* **EXCERPT PROVIDED**
Of all the things said about MLK Jr. over the years, good and bad, his strong Christianity is almost never brought up – and yet that was the source of *all* of his positions, including the one discussed in this post. I think this has always been a problem for his opponents – in his lifetime, the segregationists who opposed him, and today, the radical left who have become the new segregationists, and who hate Christianity absolutely.

But first and foremost, and as he often said himself, MLK Jr. was a Christian who advocated for Christian ideals. (and who pointed out the hypocrisy of many so-called Christians) Did he have flaws? Of course, it has been said that all Great Men have Great Flaws. But that doesn’t make his message wrong.

    notamemberofanyorganizedpolicital in reply to Tom Servo. | January 20, 2020 at 12:51 pm

    Another salient fact of MLK Jr.’s life (totally ignored by the Propaganda Media) is that he was…..

    A LIFE LONG, PROUD MEMBER OF THE REPUBLICAN PARTY!
    (until a Democrat shot him dead…)

    ConradCA in reply to Tom Servo. | January 20, 2020 at 5:32 pm

    “I have a dream that my four little children will one day live in a nation where they will not be judged by the color of their skin but by the content of their character.”

    Progressive fascists want people judged by the color of their skin. They are the new racists.

* **DIRECTIONS**
A. Answer these questions about the comment thread on MLK Jr.:
(i) According to the first comment, what was the source of all of his positions?
(ii) What does the first comment say has been said about all Great Men?
(iii) Which commenter does ConradCA reply to?
B. Write a continuation of the comment thread on MLK Jr., starting after its last comment.

[Items from a dataset]
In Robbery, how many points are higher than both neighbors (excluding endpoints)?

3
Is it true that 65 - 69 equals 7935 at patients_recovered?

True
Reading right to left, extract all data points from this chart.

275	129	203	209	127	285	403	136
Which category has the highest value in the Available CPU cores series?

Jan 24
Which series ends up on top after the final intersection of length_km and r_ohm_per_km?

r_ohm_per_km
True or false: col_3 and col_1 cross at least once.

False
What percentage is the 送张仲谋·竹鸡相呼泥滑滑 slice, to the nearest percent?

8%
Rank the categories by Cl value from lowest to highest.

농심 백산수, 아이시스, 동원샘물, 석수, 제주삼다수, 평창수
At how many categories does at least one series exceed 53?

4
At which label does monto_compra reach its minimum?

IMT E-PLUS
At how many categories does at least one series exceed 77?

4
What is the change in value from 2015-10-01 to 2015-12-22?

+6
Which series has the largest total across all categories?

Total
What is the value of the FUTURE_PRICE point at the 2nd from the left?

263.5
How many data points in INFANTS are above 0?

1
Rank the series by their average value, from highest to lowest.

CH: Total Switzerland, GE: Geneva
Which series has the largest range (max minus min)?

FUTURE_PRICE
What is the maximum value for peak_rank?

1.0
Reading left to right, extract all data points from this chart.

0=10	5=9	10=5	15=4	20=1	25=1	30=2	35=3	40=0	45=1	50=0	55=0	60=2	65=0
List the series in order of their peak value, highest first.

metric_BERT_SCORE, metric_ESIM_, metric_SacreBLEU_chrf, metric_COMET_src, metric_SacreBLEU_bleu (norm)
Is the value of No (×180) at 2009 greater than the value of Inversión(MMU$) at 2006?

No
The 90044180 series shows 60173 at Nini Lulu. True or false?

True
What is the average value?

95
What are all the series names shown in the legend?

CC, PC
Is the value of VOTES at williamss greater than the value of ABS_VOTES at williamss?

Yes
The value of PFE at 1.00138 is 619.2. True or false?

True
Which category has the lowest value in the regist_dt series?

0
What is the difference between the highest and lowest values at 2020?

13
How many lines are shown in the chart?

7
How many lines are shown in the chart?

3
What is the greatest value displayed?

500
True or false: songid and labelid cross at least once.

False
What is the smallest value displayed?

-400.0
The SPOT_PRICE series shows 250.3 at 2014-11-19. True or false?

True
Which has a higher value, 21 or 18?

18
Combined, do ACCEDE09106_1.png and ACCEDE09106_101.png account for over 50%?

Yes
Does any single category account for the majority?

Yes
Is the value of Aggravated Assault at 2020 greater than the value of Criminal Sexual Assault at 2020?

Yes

* **REPLIES**
A.
(i) His strong Christianity.
(ii) That they have Great Flaws.
(iii) Tom Servo.

B.
it took a great deal of courage in his day to proclaim his message in the face of so much ignorance and hatred–his faith was never criticized by his adversaries as it was evident to all that he was a devout christian–he was human of course but his strength came from another place–his convictions were unshakeable–he was able to turn the other cheek repeatedly in the belief that love(or honor, a higher form)would ultimately prevail and it is for that i respect him the most

in my own life, have very rarely been able to match that strength

Tough love, yes. Otherwise, you surrender like the Harry the Booking Agent (formerly known as Prince Harry).

Don’t indulge diversity. #PrinciplesMatter (“character”)

Individual dignity. Intrinsic value. Perhaps inordinate worth. Reconcile. #HateLovesAbortion

Flaws are one thing. Encouraging rape is very much another thing. And this was “rape rape”, as Whoopi Goldberg called it, or “legitimate rape” to use Todd Akin’s term.

    Valerie in reply to Milhouse. | January 20, 2020 at 3:38 pm

    I’ve long believed some of the things that have been said about MLK’s infidelities. After all, I saw it in Bill Clinton and read about Ben Franklin.

    But after the Kavanaugh debacle, I have to wonder about that rape allegation.

notamemberofanyorganizedpolicital | January 20, 2020 at 4:13 pm

“Someday my children will be judged by the content of their character. Rather than , the color of their skin” – Martin Luther King

Why will the Gentile and the Jew say free at last? They’re freed from their prejudice.

Ordinary Christian message. I think MLK got it from Tillich mostly.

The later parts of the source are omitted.